▶ _Task description_: Only a number is wanted here: how many lines in the records below contain the string "Cáncer".
══ Data to use ══
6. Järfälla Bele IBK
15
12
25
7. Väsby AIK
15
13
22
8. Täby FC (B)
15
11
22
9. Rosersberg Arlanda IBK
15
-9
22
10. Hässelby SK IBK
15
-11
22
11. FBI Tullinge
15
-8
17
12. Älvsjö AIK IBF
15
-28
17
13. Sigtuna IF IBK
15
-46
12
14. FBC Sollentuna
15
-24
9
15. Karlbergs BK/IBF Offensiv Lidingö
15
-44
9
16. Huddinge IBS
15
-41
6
═══
══ Data to use ══
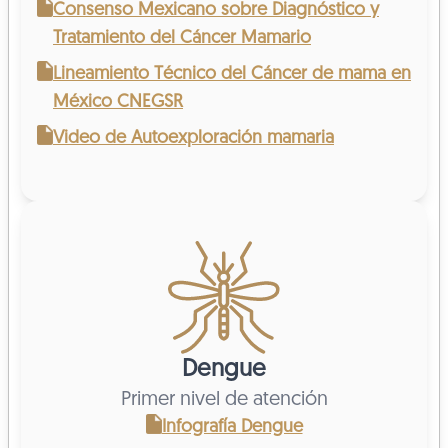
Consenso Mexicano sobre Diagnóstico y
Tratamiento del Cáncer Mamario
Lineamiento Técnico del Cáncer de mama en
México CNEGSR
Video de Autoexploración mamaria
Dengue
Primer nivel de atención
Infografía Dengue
═══
▶ _Task result_: 2